» Stored data entries:
--*--

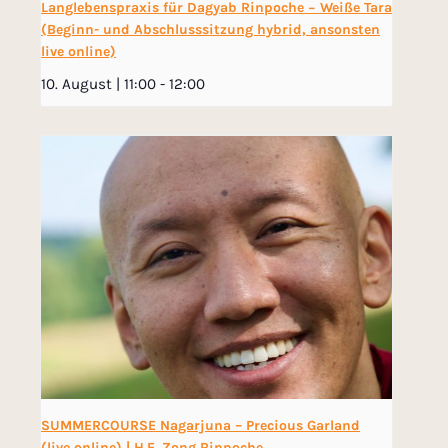
Langlebenspraxis für Dagyab Rinpoche − Weiße Tara
(Beginn- und Abschlusssitzung hybrid, ansonsten
live online)
10. August | 11:00
-
12:00
SUMMERCOURSE Nagarjuna – Precious Garland
(live online) | H.E. Zong Rinpoche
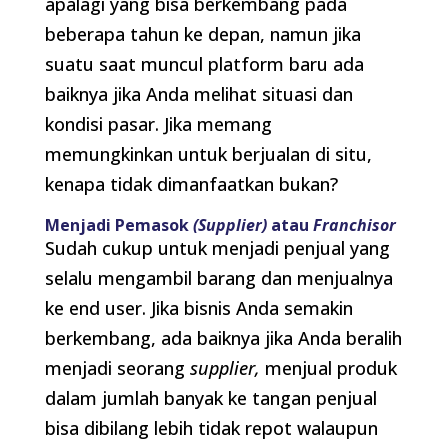
apalagi yang bisa berkembang pada
beberapa tahun ke depan, namun jika
suatu saat muncul platform baru ada
baiknya jika Anda melihat situasi dan
kondisi pasar. Jika memang
memungkinkan untuk berjualan di situ,
kenapa tidak dimanfaatkan bukan?
Menjadi Pemasok
(Supplier)
atau
Franchisor
Sudah cukup untuk menjadi penjual yang
selalu mengambil barang dan menjualnya
ke end user. Jika bisnis Anda semakin
berkembang, ada baiknya jika Anda beralih
menjadi seorang
supplier,
menjual produk
dalam jumlah banyak ke tangan penjual
bisa dibilang lebih tidak repot walaupun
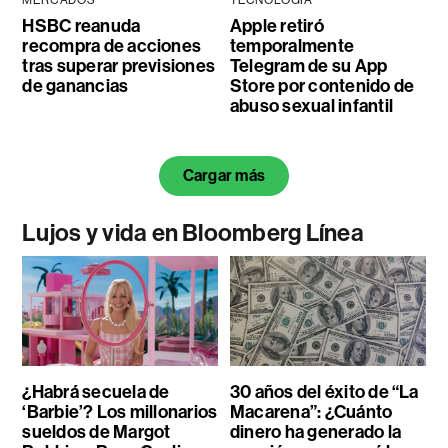
MERCADOS
TECNOLOGÍA
HSBC reanuda
Apple retiró
recompra de acciones
temporalmente
tras superar previsiones
Telegram de su App
de ganancias
Store por contenido de
abuso sexual infantil
Cargar más
Lujos y vida en Bloomberg Línea
¿Habrá secuela de
30 años del éxito de “La
‘Barbie’? Los millonarios
Macarena”: ¿Cuánto
sueldos de Margot
dinero ha generado la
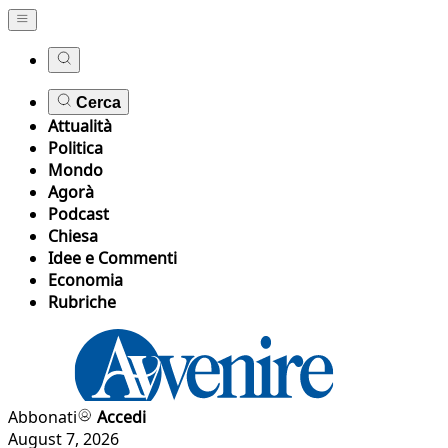
Cerca
Attualità
Politica
Mondo
Agorà
Podcast
Chiesa
Idee e Commenti
Economia
Rubriche
Abbonati
Accedi
August 7, 2026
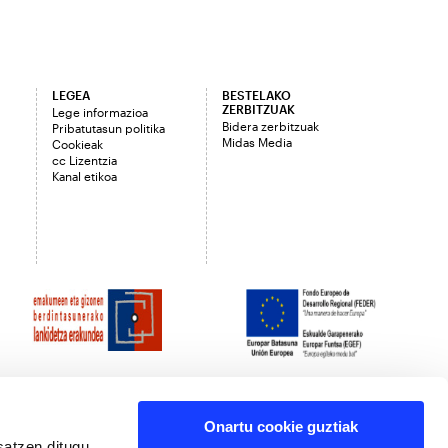
LEGEA
BESTELAKO
ZERBITZUAK
Lege informazioa
Bidera zerbitzuak
Pribatutasun politika
Midas Media
Cookieak
cc Lizentzia
Kanal etikoa
Onartu cookie guztiak
satzen ditugu,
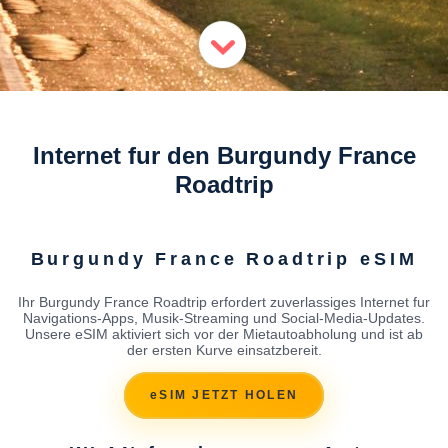
Internet fur den Burgundy France
Roadtrip
Burgundy France Roadtrip eSIM
Ihr Burgundy France Roadtrip erfordert zuverlassiges Internet fur
Navigations-Apps, Musik-Streaming und Social-Media-Updates.
Unsere eSIM aktiviert sich vor der Mietautoabholung und ist ab
der ersten Kurve einsatzbereit.
eSIM JETZT HOLEN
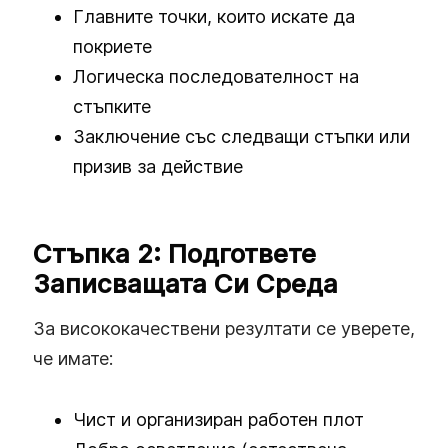
Главните точки, които искате да
покриете
Логическа последователност на
стъпките
Заключение със следващи стъпки или
призив за действие
Стъпка 2: Подгответе
Записващата Си Среда
За висококачествени резултати се уверете,
че имате:
Чист и организиран работен плот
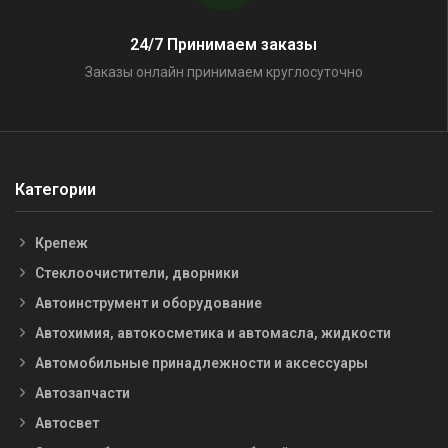
24/7 Принимаем заказы
Заказы онлайн принимаем круглосуточно
Категории
Крепеж
Стеклоочистители, дворники
Автоинструмент и оборудование
Автохимия, автокосметика и автомасла, жидкости
Автомобильные принадлежности и аксессуары
Автозапчасти
Автосвет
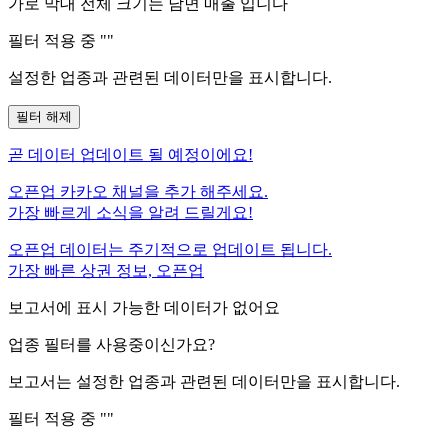
가로 막대 전체 크기는
남면
매출 입니다
필터 적용 중 "
"
설정한 업종과 관련된 데이터만을 표시합니다.
필터 해제
곧
데이터 업데이트 될 예정이에요!
오픈업 카카오 채널을 추가 해주세요.
가장 빠르게 소식을 알려 드릴게요!
오픈업 데이터는 주기적으로 업데이트 됩니다.
가장 빠른 상권 정보, 오픈업
보고서에 표시 가능한 데이터가 없어요
업종 필터를 사용중이신가요?
보고서는 설정한 업종과 관련된 데이터만을 표시합니다.
필터 적용 중 "
"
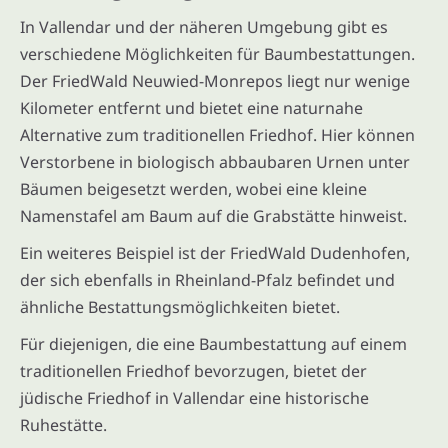
In Vallendar und der näheren Umgebung gibt es
verschiedene Möglichkeiten für Baumbestattungen.
Der FriedWald Neuwied-Monrepos liegt nur wenige
Kilometer entfernt und bietet eine naturnahe
Alternative zum traditionellen Friedhof. Hier können
Verstorbene in biologisch abbaubaren Urnen unter
Bäumen beigesetzt werden, wobei eine kleine
Namenstafel am Baum auf die Grabstätte hinweist.
Ein weiteres Beispiel ist der FriedWald Dudenhofen,
der sich ebenfalls in Rheinland-Pfalz befindet und
ähnliche Bestattungsmöglichkeiten bietet.
Für diejenigen, die eine Baumbestattung auf einem
traditionellen Friedhof bevorzugen, bietet der
jüdische Friedhof in Vallendar eine historische
Ruhestätte.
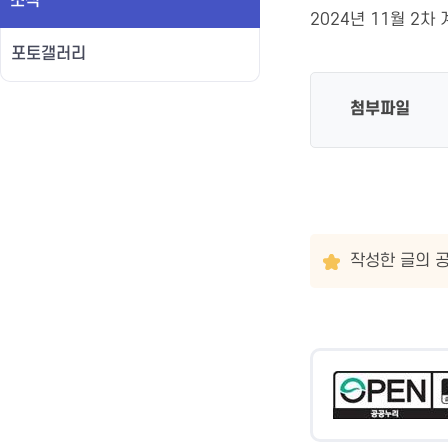
소식
2024년 11월 2
포토갤러리
첨부파일
작성한 글의 공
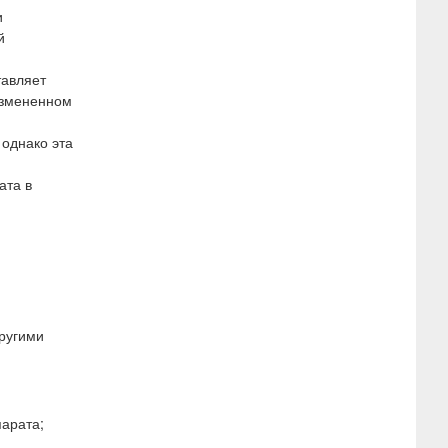
и
й
тавляет
измененном
 однако эта
ата в
другими
парата;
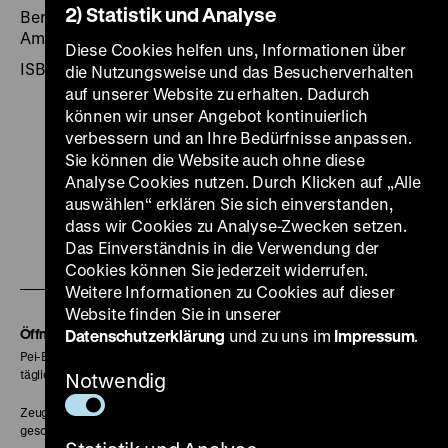
2) Statistik und Analyse
Berlin 1994, 375 Seiten: zahlr. Ill., Kt., Koehler &
Amelang Verlag
Diese Cookies helfen uns, Informationen über
ISBN 3-7338-0190-3
die Nutzungsweise und das Besucherverhalten
auf unserer Website zu erhalten. Dadurch
können wir unser Angebot kontinuierlich
verbessern und an Ihre Bedürfnisse anpassen.
Sie können die Website auch ohne diese
Analyse Cookies nutzen. Durch Klicken auf „Alle
Zu
Zu
Zu
Zu
Zu
auswählen“ erklären Sie sich einverstanden,
unserer
unserer
unserer
unserer
unser
dass wir Cookies zu Analyse-Zwecken setzen.
Zu
Das Einverständnis in die Verwendung der
Instagram
YouTube
Facebook
LinkedIn
Spoti
Cookies können Sie jederzeit widerrufen.
unserer
Seite
Seite
Seite
Seite
Seite
Weitere Informationen zu Cookies auf dieser
Soundcloud
Website finden Sie in unserer
Seite
Öffnungszeiten
Datenschutzerklärung
und zu uns im
Impressum
.
Pei-Bau:
täglich 10-18 Uhr
Notwendig
Zeughaus:
geschlossen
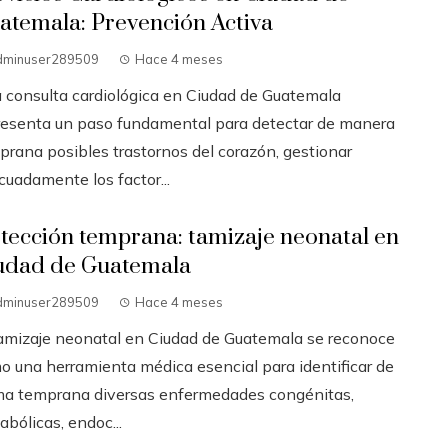
atemala: Prevención Activa
dminuser289509
Hace 4 meses
 consulta cardiológica en Ciudad de Guatemala
resenta un paso fundamental para detectar de manera
prana posibles trastornos del corazón, gestionar
cuadamente los factor...
tección temprana: tamizaje neonatal en
udad de Guatemala
dminuser289509
Hace 4 meses
tamizaje neonatal en Ciudad de Guatemala se reconoce
o una herramienta médica esencial para identificar de
ma temprana diversas enfermedades congénitas,
bólicas, endoc...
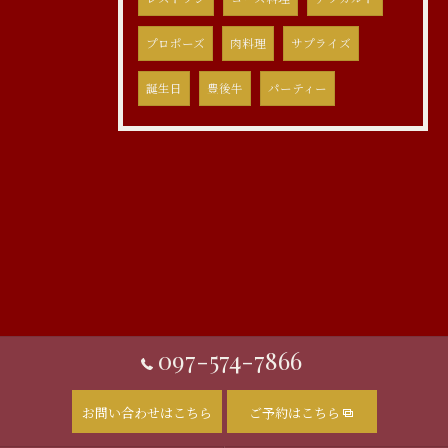
プロポーズ
肉料理
サプライズ
誕生日
豊後牛
パーティー
097-574-7866
お問い合わせはこちら
ご予約はこちら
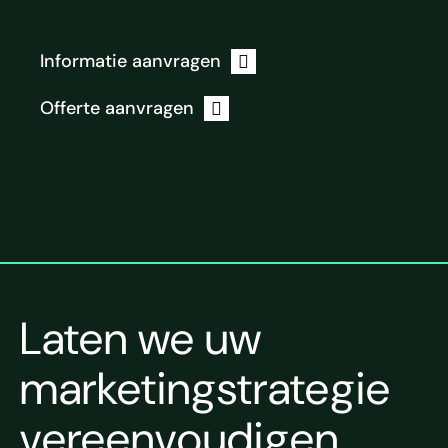
Informatie aanvragen
Offerte aanvragen
Laten we uw
marketingstrategie
vereenvoudigen.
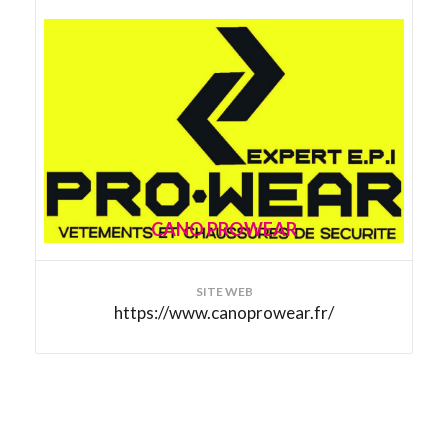
CANO PROWEAR
SITE WEB
https://www.canoprowear.fr/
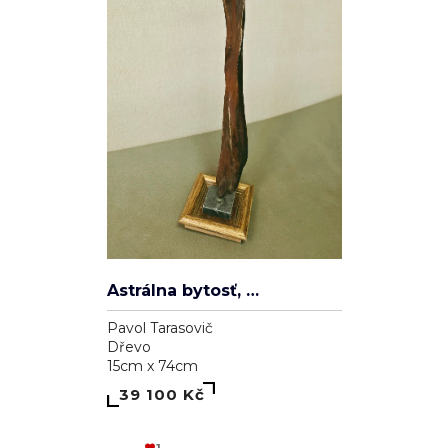
Aleksander Veľký
Pavol Tarasovič
Dřevo
20cm x 30cm
39 000 Kč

--*--

» EXERCISE DESCRIPTION:
Reproduce the items word for word, starting at the very beginning and stopping after the line that contains "dinero ha generado la". Leave the pictures out of your answer.

» RESULT:
Langlebenspraxis für Dagyab Rinpoche − Weiße Tara
(Beginn- und Abschlusssitzung hybrid, ansonsten
live online)
10. August | 11:00
-
12:00
SUMMERCOURSE Nagarjuna – Precious Garland
(live online) | H.E. Zong Rinpoche
apalagi yang bisa berkembang pada
beberapa tahun ke depan, namun jika
suatu saat muncul platform baru ada
baiknya jika Anda melihat situasi dan
kondisi pasar. Jika memang
memungkinkan untuk berjualan di situ,
kenapa tidak dimanfaatkan bukan?
Menjadi Pemasok
(Supplier)
atau
Franchisor
Sudah cukup untuk menjadi penjual yang
selalu mengambil barang dan menjualnya
ke end user. Jika bisnis Anda semakin
berkembang, ada baiknya jika Anda beralih
menjadi seorang
supplier,
menjual produk
dalam jumlah banyak ke tangan penjual
bisa dibilang lebih tidak repot walaupun
MERCADOS
TECNOLOGÍA
HSBC reanuda
Apple retiró
recompra de acciones
temporalmente
tras superar previsiones
Telegram de su App
de ganancias
Store por contenido de
abuso sexual infantil
Cargar más
Lujos y vida en Bloomberg Línea
¿Habrá secuela de
30 años del éxito de “La
‘Barbie’? Los millonarios
Macarena”: ¿Cuánto
sueldos de Margot
dinero ha generado la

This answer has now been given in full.